Clement's Inn consists of large brick houses,
accessible by narrow lanes and passages, but, by some peculiar privilege
or enchantment, enjoying a certain quiet and repose, though in close
vicinity to the noisiest part of the city. I got bewildered in the
neighborhood of St. Paul's, and, try how I might to escape from it, its
huge dusky dome kept showing itself before me, through one street and
another. In my endeavors to escape it, I at one time found myself in St.
John's Street, and was in hopes to have seen the old St. John's gate, so
familiar for above a century on the cover of the Gentleman's Magazine.

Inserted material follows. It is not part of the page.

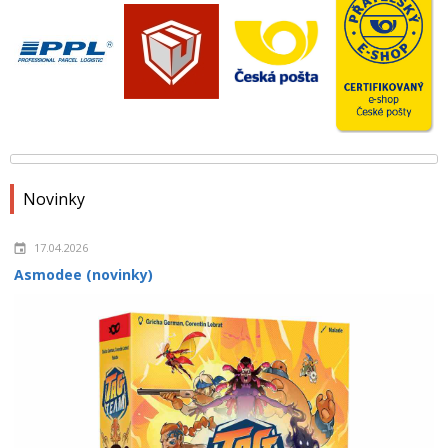
Novinky
17.04.2026
Asmodee (novinky)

But I suppose it is taken down, for we went through the entire street, I
think, and saw no trace of it. Either afterwards or before this we came
upon Smithfield, a large irregular square, filled up with pens for
cattle, of which, however, there were none in the market at that time. I
leaned upon a post, at the western end of the square, and told J----- how
the martyrs had been burnt at Smithfield in Bloody Mary's days. Again we
drifted back to St. Paul's; and, at last, in despair of ever getting out
of this enchanted region, I took a Hansom cab to Charing Cross, whence we
easily made our way home.
LIVERPOOL.
September 16th.--I took the ten-o'clock train yesterday morning from the
Euston station, and arrived at Liverpool at about five, passing through
the valley of Trent, without touching at Birmingham. English scenery, on
the tracks, is the tamest of the tame, hardly a noticeable hill breaking
the ordinary gentle undulation of the landscape, but still the verdure
and finish of the fields and parks make it worth while to throw out a
glance now and then, as you rush by.